Fears surrounding the dangers of drop-side cribs led to new rules about crib manufacturing in 2011. There are still lots of questions surrounding those crib safety rules, which outlawed the sale and manufacture of the traditional drop-side rail cribs. While convenient, the sides could break apart from the rest of the crib, leaving a gap that babies could and did become entrapped in. Because of this, the Consumer Product Safety Commission says that if you still own a drop-side crib you should take certain steps to keep your child safe.

  • Check the crib often to make sure that it is in proper working condition and that the crib's hardware is securely fastened and nothing is loose or broken.
  • Consider buying a new crib without the drop-side option. 

Immobilizers and repair kits that were once given to families to fix the drop-side crib issues are no longer allowed. So if you have a repair kit or immoblizer, you should still consider purchasing a new crib. 

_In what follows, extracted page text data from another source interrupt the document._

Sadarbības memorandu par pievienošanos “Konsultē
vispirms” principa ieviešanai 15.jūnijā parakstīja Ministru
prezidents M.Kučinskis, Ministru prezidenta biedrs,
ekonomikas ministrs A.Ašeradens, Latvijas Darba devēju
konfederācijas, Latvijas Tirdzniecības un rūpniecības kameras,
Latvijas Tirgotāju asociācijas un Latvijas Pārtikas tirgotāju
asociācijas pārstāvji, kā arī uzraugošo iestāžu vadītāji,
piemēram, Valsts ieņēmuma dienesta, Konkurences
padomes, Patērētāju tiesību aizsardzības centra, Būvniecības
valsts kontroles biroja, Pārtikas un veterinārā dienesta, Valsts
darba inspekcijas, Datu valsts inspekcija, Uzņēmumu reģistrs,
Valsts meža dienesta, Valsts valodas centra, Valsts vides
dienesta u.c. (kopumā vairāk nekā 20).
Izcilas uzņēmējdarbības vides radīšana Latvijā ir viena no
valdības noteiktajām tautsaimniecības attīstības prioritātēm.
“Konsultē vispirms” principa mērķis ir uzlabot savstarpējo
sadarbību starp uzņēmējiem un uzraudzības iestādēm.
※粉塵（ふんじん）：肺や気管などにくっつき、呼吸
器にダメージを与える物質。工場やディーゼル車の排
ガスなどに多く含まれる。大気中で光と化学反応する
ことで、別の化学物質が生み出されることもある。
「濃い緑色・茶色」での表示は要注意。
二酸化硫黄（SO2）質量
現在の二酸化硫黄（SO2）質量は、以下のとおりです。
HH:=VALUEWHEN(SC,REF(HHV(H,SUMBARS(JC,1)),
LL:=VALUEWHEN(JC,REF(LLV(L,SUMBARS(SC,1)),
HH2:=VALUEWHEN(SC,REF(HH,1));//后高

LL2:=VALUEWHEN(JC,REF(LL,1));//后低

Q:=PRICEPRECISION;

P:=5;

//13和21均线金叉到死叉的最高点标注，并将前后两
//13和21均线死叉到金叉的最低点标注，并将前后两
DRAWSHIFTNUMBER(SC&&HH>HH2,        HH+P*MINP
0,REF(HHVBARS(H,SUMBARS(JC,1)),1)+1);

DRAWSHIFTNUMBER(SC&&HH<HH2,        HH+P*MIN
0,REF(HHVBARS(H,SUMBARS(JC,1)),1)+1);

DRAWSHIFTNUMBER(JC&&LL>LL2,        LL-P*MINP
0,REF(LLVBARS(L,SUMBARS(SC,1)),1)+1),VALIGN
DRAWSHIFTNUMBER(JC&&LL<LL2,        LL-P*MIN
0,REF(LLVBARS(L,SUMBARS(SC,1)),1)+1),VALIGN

Additional new federal requirements for crib safety include:

  • Stronger wood slats to prevent breakage
  • Stronger mattresses 
  • Crib hardware with anti-loosening devices
  • More rigorous safety testing
  • Immobilizers and repair kits for drop-side cribs are no longer allowed

Even if your child's crib at home is safe, you should check the crib your child's daycare is using. Day care centers had until December 2012 to come into compliance with the new CPSC rules on drop-side cribs. If the facility is not using a non-drop-side crib, you will want to speak to the management at the business to ensure your child is safe.